DWI quality check method, handling DWI volumes with artifacts

Dear experts,

We have artifacts in some of our DWI volumes. Most of them are “spikes” causing periodical image pixel intensity modulation or even almost complete dropout of signal. Some of them are caused by rapid movement of subject, not correctable by volume-by-volume realignment.

What do you generally recommend for artifact detection and quality check of dwi data?

We currently assess the data quality by the optical inspection:
We examine data slice-by slice and when we spot a volume where some slice has artifact, we exclude completely this volume from subsequent FSL DWI preprocessing. Since the FSL and mrtrix tools process data volume-wise, it is not possible to exclude only that particular slice.
This approach is quite time consuming, subjective and maybe not sufficiently sensitive for less apparent artifacts. This also does not provide any quantitative measure of data quality.

Or, do you think that the current state-of-art tools like eddy, dwi2tensor (with iteratively reweight least squares method), dwi2response, dwi2fod are sufficiently robust for such artifacts (which would probably manifest themselves as outliers in particular model fit) so that manual exclusion of the particular volume with artifact prior to the data processing is not necessary?

I think you’ll find that the most recent version of FSL’s EDDY will do outlier rejection for you - it’ll replace your corrupted slices with their predictions.
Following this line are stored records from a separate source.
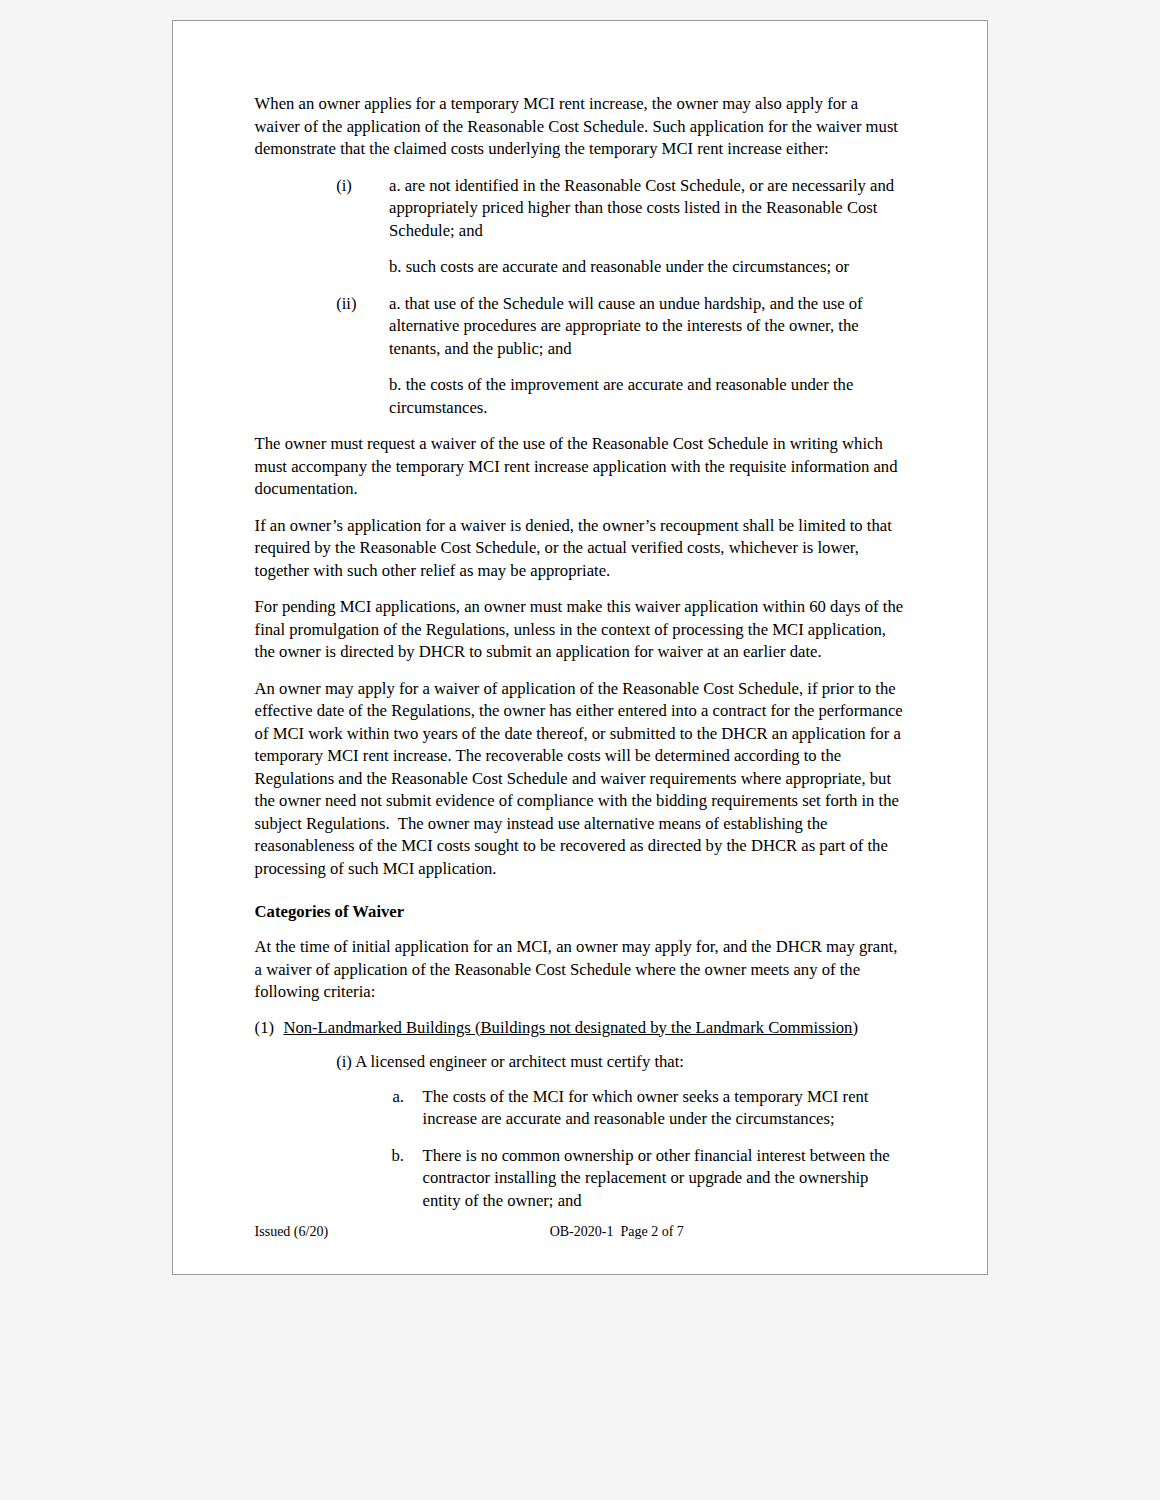When an owner applies for a temporary MCI rent increase, the owner may also apply for a waiver of the application of the Reasonable Cost Schedule. Such application for the waiver must demonstrate that the claimed costs underlying the temporary MCI rent increase either:
(i)
a. are not identified in the Reasonable Cost Schedule, or are necessarily and appropriately priced higher than those costs listed in the Reasonable Cost Schedule; and
b. such costs are accurate and reasonable under the circumstances; or
(ii)
a. that use of the Schedule will cause an undue hardship, and the use of alternative procedures are appropriate to the interests of the owner, the tenants, and the public; and
b. the costs of the improvement are accurate and reasonable under the circumstances.
The owner must request a waiver of the use of the Reasonable Cost Schedule in writing which must accompany the temporary MCI rent increase application with the requisite information and documentation.
If an owner’s application for a waiver is denied, the owner’s recoupment shall be limited to that required by the Reasonable Cost Schedule, or the actual verified costs, whichever is lower, together with such other relief as may be appropriate.
For pending MCI applications, an owner must make this waiver application within 60 days of the final promulgation of the Regulations, unless in the context of processing the MCI application, the owner is directed by DHCR to submit an application for waiver at an earlier date.
An owner may apply for a waiver of application of the Reasonable Cost Schedule, if prior to the effective date of the Regulations, the owner has either entered into a contract for the performance of MCI work within two years of the date thereof, or submitted to the DHCR an application for a temporary MCI rent increase. The recoverable costs will be determined according to the Regulations and the Reasonable Cost Schedule and waiver requirements where appropriate, but the owner need not submit evidence of compliance with the bidding requirements set forth in the subject Regulations. The owner may instead use alternative means of establishing the reasonableness of the MCI costs sought to be recovered as directed by the DHCR as part of the processing of such MCI application.
Categories of Waiver
At the time of initial application for an MCI, an owner may apply for, and the DHCR may grant, a waiver of application of the Reasonable Cost Schedule where the owner meets any of the following criteria:
(1)
Non-Landmarked Buildings (Buildings not designated by the Landmark Commission)
(i) A licensed engineer or architect must certify that:
The costs of the MCI for which owner seeks a temporary MCI rent increase are accurate and reasonable under the circumstances;
There is no common ownership or other financial interest between the contractor installing the replacement or upgrade and the ownership entity of the owner; and
Issued (6/20)
OB-2020-1 Page 2 of 7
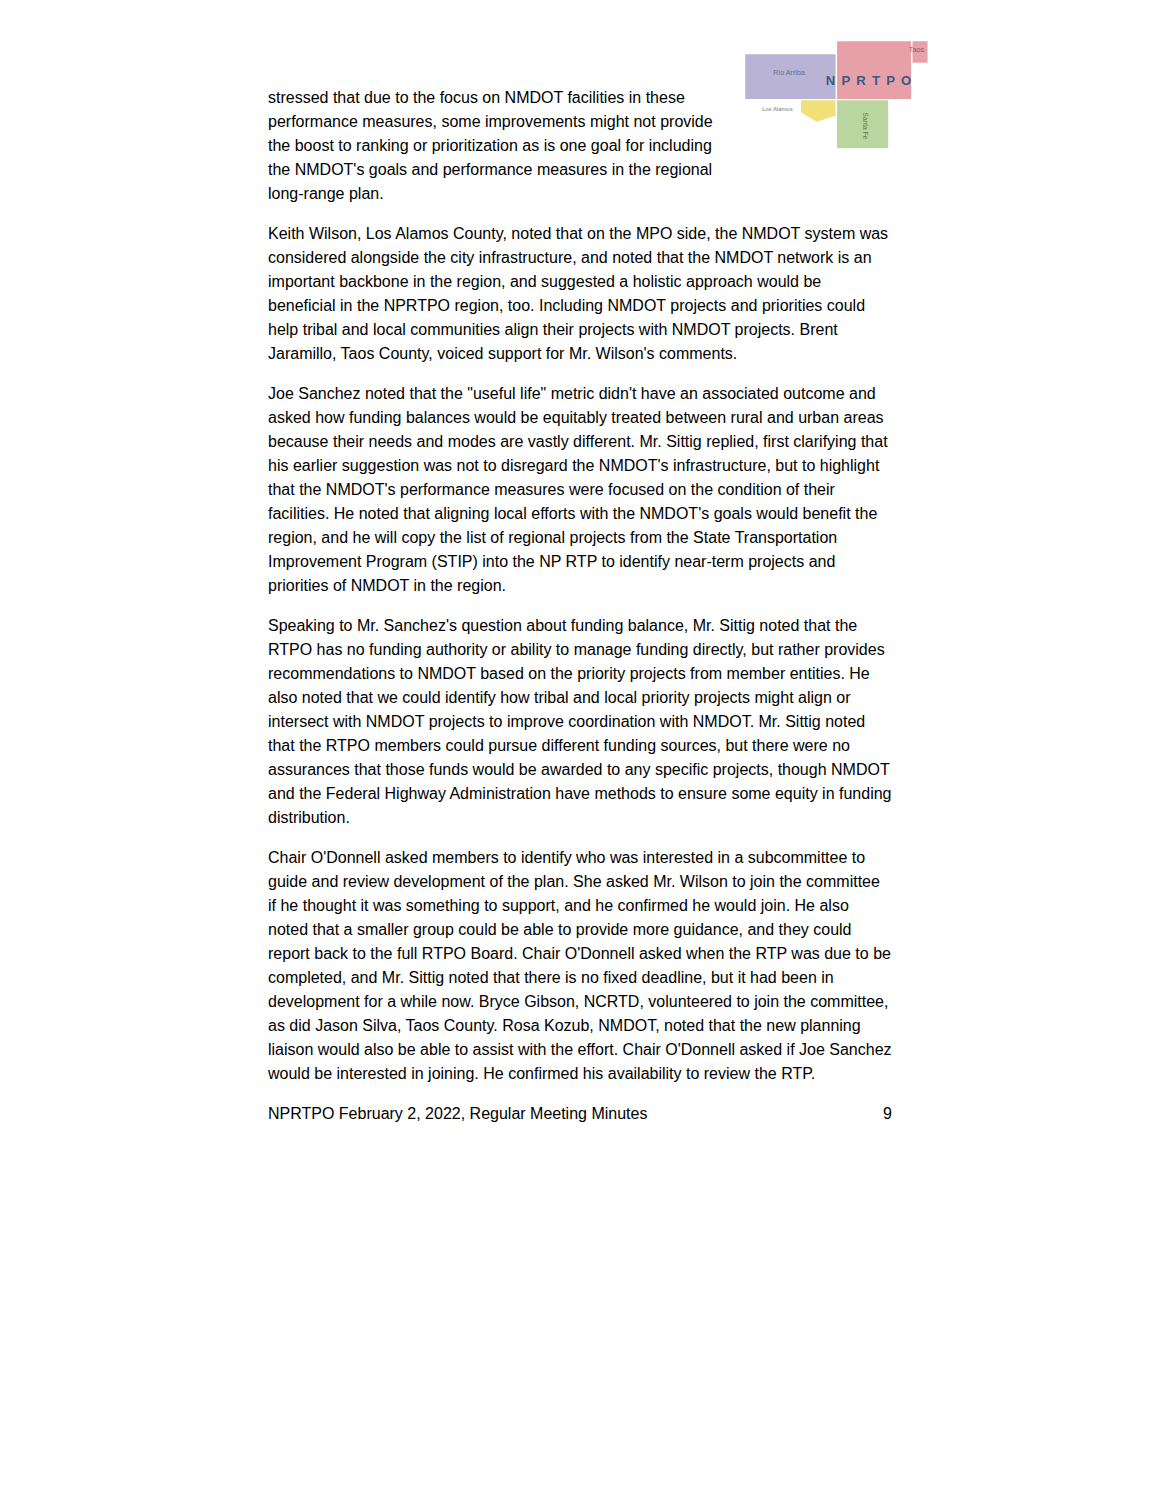Rio Arriba Taos Los Alamos Santa Fe N P R T P O
stressed that due to the focus on NMDOT facilities in these performance measures, some improvements might not provide the boost to ranking or prioritization as is one goal for including the NMDOT's goals and performance measures in the regional long-range plan.
Keith Wilson, Los Alamos County, noted that on the MPO side, the NMDOT system was considered alongside the city infrastructure, and noted that the NMDOT network is an important backbone in the region, and suggested a holistic approach would be beneficial in the NPRTPO region, too. Including NMDOT projects and priorities could help tribal and local communities align their projects with NMDOT projects. Brent Jaramillo, Taos County, voiced support for Mr. Wilson's comments.
Joe Sanchez noted that the "useful life" metric didn't have an associated outcome and asked how funding balances would be equitably treated between rural and urban areas because their needs and modes are vastly different. Mr. Sittig replied, first clarifying that his earlier suggestion was not to disregard the NMDOT's infrastructure, but to highlight that the NMDOT's performance measures were focused on the condition of their facilities. He noted that aligning local efforts with the NMDOT's goals would benefit the region, and he will copy the list of regional projects from the State Transportation Improvement Program (STIP) into the NP RTP to identify near-term projects and priorities of NMDOT in the region.
Speaking to Mr. Sanchez's question about funding balance, Mr. Sittig noted that the RTPO has no funding authority or ability to manage funding directly, but rather provides recommendations to NMDOT based on the priority projects from member entities. He also noted that we could identify how tribal and local priority projects might align or intersect with NMDOT projects to improve coordination with NMDOT. Mr. Sittig noted that the RTPO members could pursue different funding sources, but there were no assurances that those funds would be awarded to any specific projects, though NMDOT and the Federal Highway Administration have methods to ensure some equity in funding distribution.
Chair O'Donnell asked members to identify who was interested in a subcommittee to guide and review development of the plan. She asked Mr. Wilson to join the committee if he thought it was something to support, and he confirmed he would join. He also noted that a smaller group could be able to provide more guidance, and they could report back to the full RTPO Board. Chair O'Donnell asked when the RTP was due to be completed, and Mr. Sittig noted that there is no fixed deadline, but it had been in development for a while now. Bryce Gibson, NCRTD, volunteered to join the committee, as did Jason Silva, Taos County. Rosa Kozub, NMDOT, noted that the new planning liaison would also be able to assist with the effort. Chair O'Donnell asked if Joe Sanchez would be interested in joining. He confirmed his availability to review the RTP.
NPRTPO February 2, 2022, Regular Meeting Minutes 9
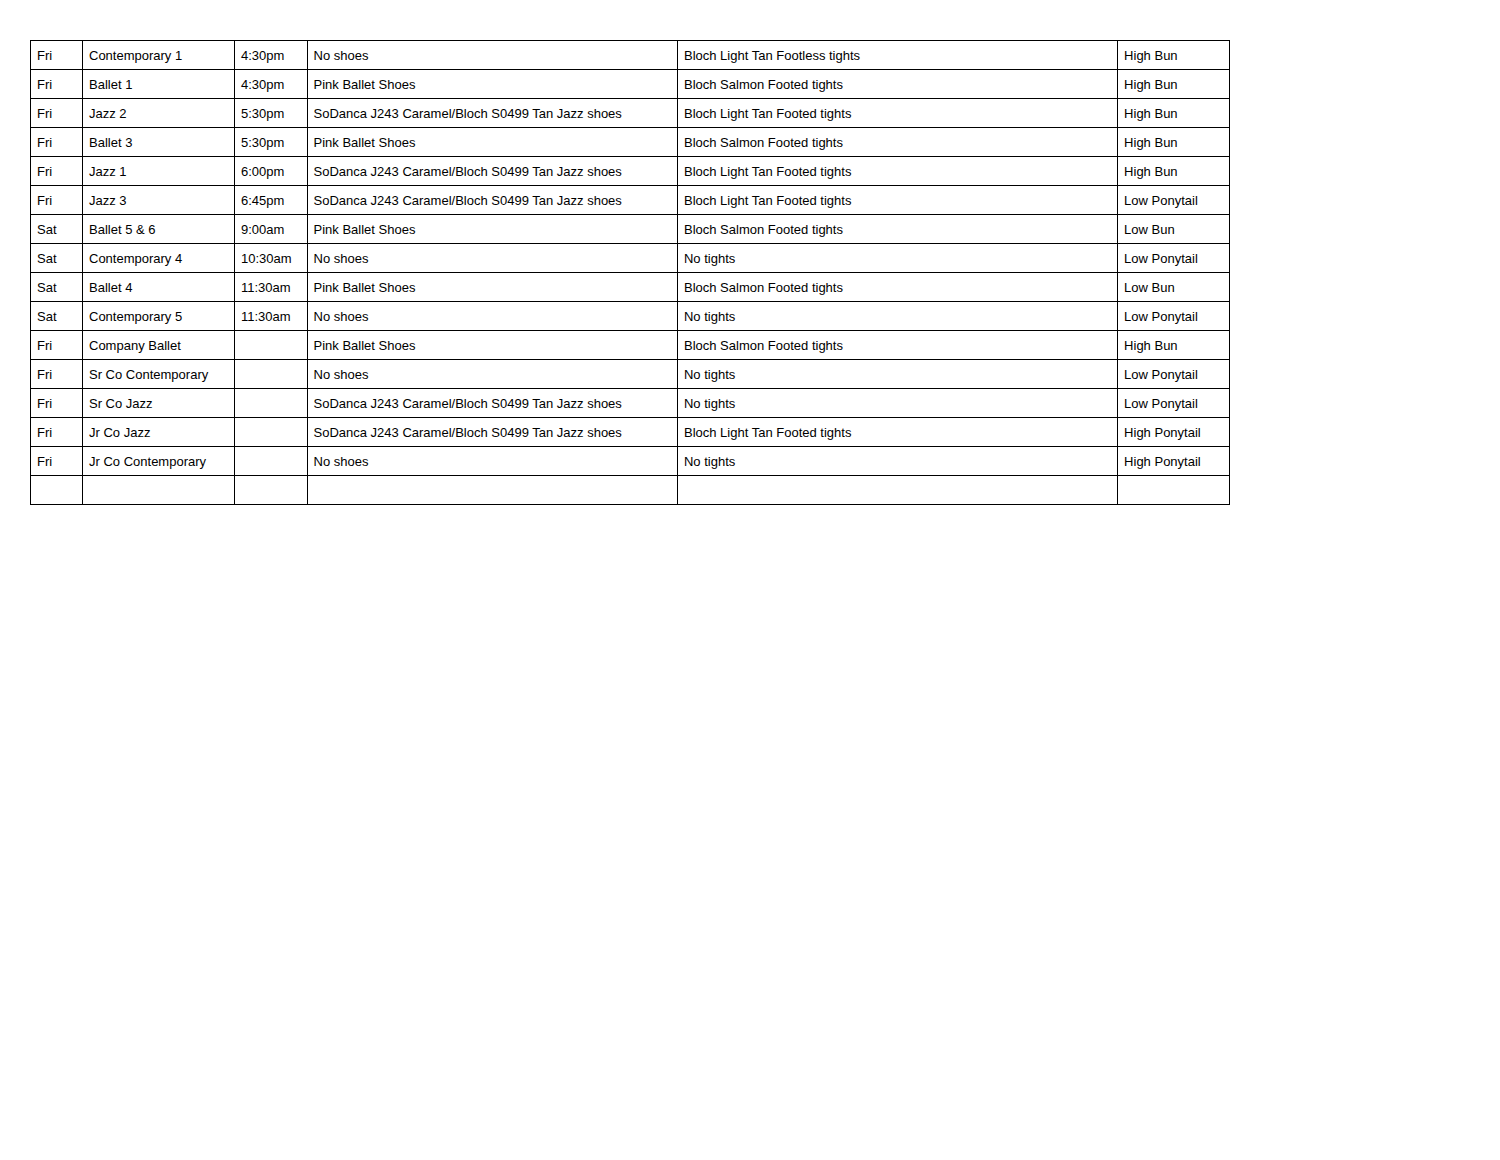| Fri | Contemporary 1 | 4:30pm | No shoes | Bloch Light Tan Footless tights | High Bun |
| Fri | Ballet 1 | 4:30pm | Pink Ballet Shoes | Bloch Salmon Footed tights | High Bun |
| Fri | Jazz 2 | 5:30pm | SoDanca J243 Caramel/Bloch S0499 Tan Jazz shoes | Bloch Light Tan Footed tights | High Bun |
| Fri | Ballet 3 | 5:30pm | Pink Ballet Shoes | Bloch Salmon Footed tights | High Bun |
| Fri | Jazz 1 | 6:00pm | SoDanca J243 Caramel/Bloch S0499 Tan Jazz shoes | Bloch Light Tan Footed tights | High Bun |
| Fri | Jazz 3 | 6:45pm | SoDanca J243 Caramel/Bloch S0499 Tan Jazz shoes | Bloch Light Tan Footed tights | Low Ponytail |
| Sat | Ballet 5 & 6 | 9:00am | Pink Ballet Shoes | Bloch Salmon Footed tights | Low Bun |
| Sat | Contemporary 4 | 10:30am | No shoes | No tights | Low Ponytail |
| Sat | Ballet 4 | 11:30am | Pink Ballet Shoes | Bloch Salmon Footed tights | Low Bun |
| Sat | Contemporary 5 | 11:30am | No shoes | No tights | Low Ponytail |
| Fri | Company Ballet | | Pink Ballet Shoes | Bloch Salmon Footed tights | High Bun |
| Fri | Sr Co Contemporary | | No shoes | No tights | Low Ponytail |
| Fri | Sr Co Jazz | | SoDanca J243 Caramel/Bloch S0499 Tan Jazz shoes | No tights | Low Ponytail |
| Fri | Jr Co Jazz | | SoDanca J243 Caramel/Bloch S0499 Tan Jazz shoes | Bloch Light Tan Footed tights | High Ponytail |
| Fri | Jr Co Contemporary | | No shoes | No tights | High Ponytail |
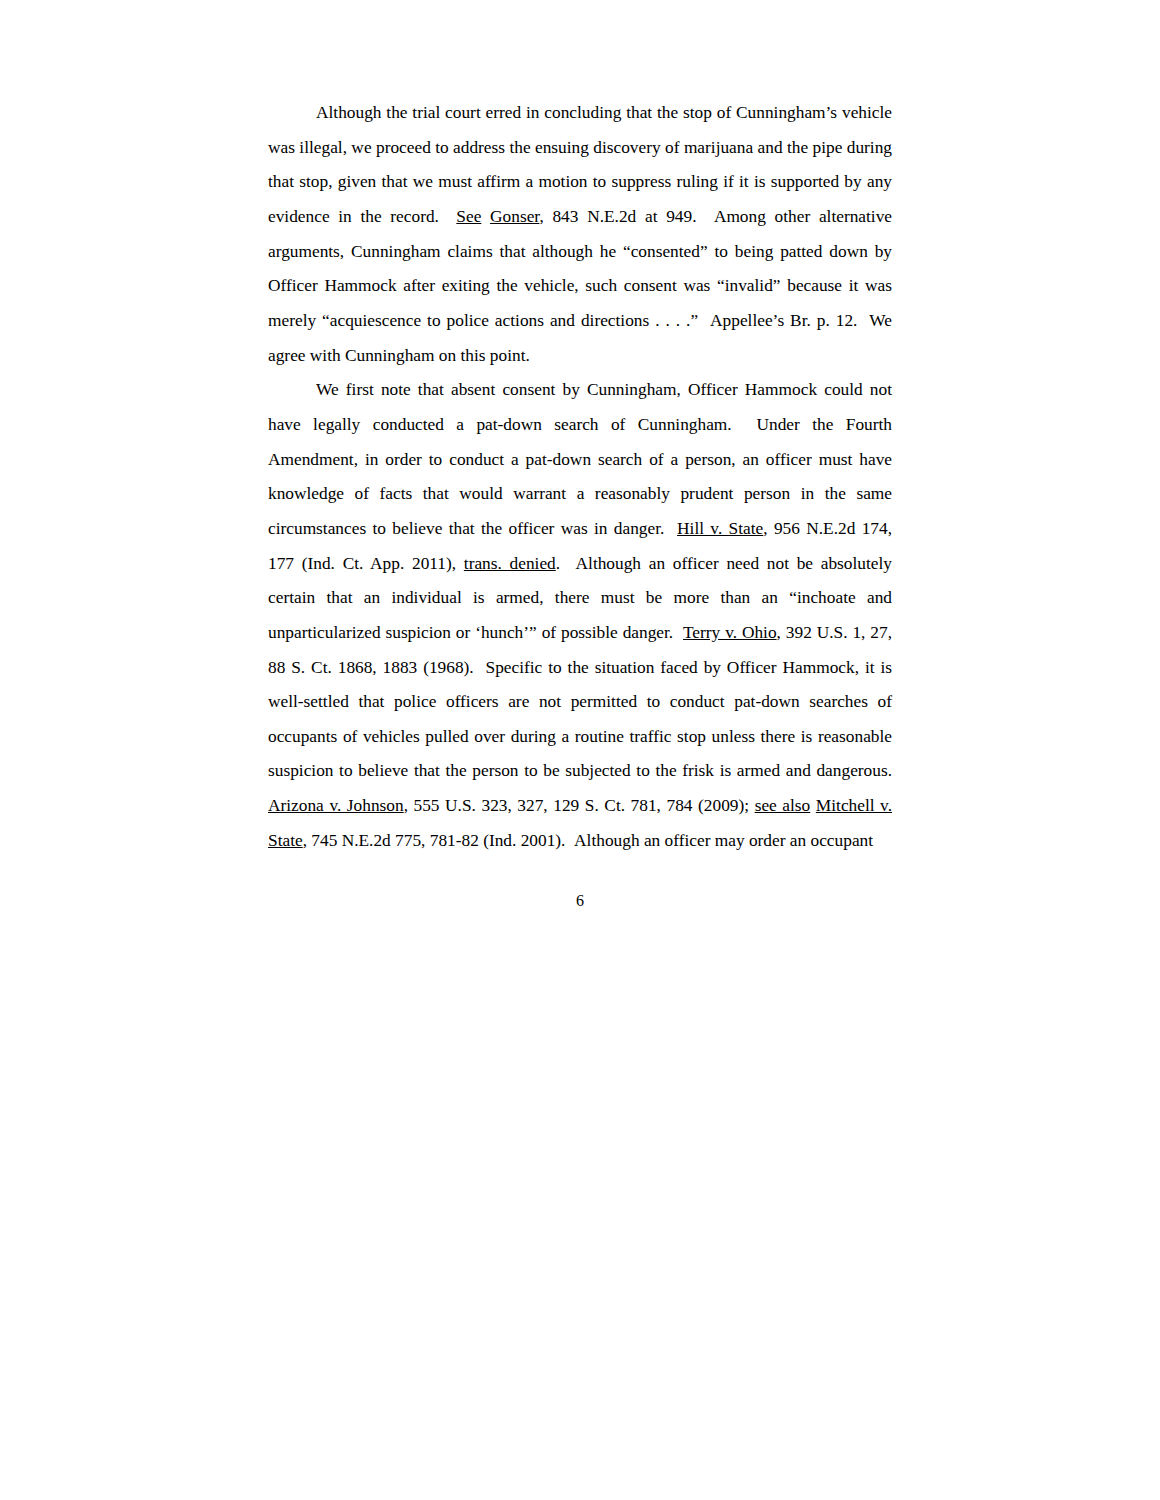Although the trial court erred in concluding that the stop of Cunningham’s vehicle was illegal, we proceed to address the ensuing discovery of marijuana and the pipe during that stop, given that we must affirm a motion to suppress ruling if it is supported by any evidence in the record. See Gonser, 843 N.E.2d at 949. Among other alternative arguments, Cunningham claims that although he “consented” to being patted down by Officer Hammock after exiting the vehicle, such consent was “invalid” because it was merely “acquiescence to police actions and directions . . . .” Appellee’s Br. p. 12. We agree with Cunningham on this point.
We first note that absent consent by Cunningham, Officer Hammock could not have legally conducted a pat-down search of Cunningham. Under the Fourth Amendment, in order to conduct a pat-down search of a person, an officer must have knowledge of facts that would warrant a reasonably prudent person in the same circumstances to believe that the officer was in danger. Hill v. State, 956 N.E.2d 174, 177 (Ind. Ct. App. 2011), trans. denied. Although an officer need not be absolutely certain that an individual is armed, there must be more than an “inchoate and unparticularized suspicion or ‘hunch’” of possible danger. Terry v. Ohio, 392 U.S. 1, 27, 88 S. Ct. 1868, 1883 (1968). Specific to the situation faced by Officer Hammock, it is well-settled that police officers are not permitted to conduct pat-down searches of occupants of vehicles pulled over during a routine traffic stop unless there is reasonable suspicion to believe that the person to be subjected to the frisk is armed and dangerous. Arizona v. Johnson, 555 U.S. 323, 327, 129 S. Ct. 781, 784 (2009); see also Mitchell v. State, 745 N.E.2d 775, 781-82 (Ind. 2001). Although an officer may order an occupant
6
Otherwise, CSD (dwi2fod) is inherently so strongly constrained that it’s generally pretty robust to the odd outlier. This is true especially for lower SNR data, when it becomes inherently more difficult to distinguish artefact from noise.

On the other hand, I expect the tensor fit (dwi2tensor) to be strongly affected by outliers, unless expressly dealt with (the log transform will tend to exaggerate signal dropout problems).

dwi2response may also be affected, but hopefully not to any great extent: outliers will hopefully not turn a non-single-fibre voxel into a single-fibre voxel, which would lead to some impact on the response - but bear in mind that with the current recommended approach, the response is estimated from the best 300 voxels, so it should tolerate the odd outlier.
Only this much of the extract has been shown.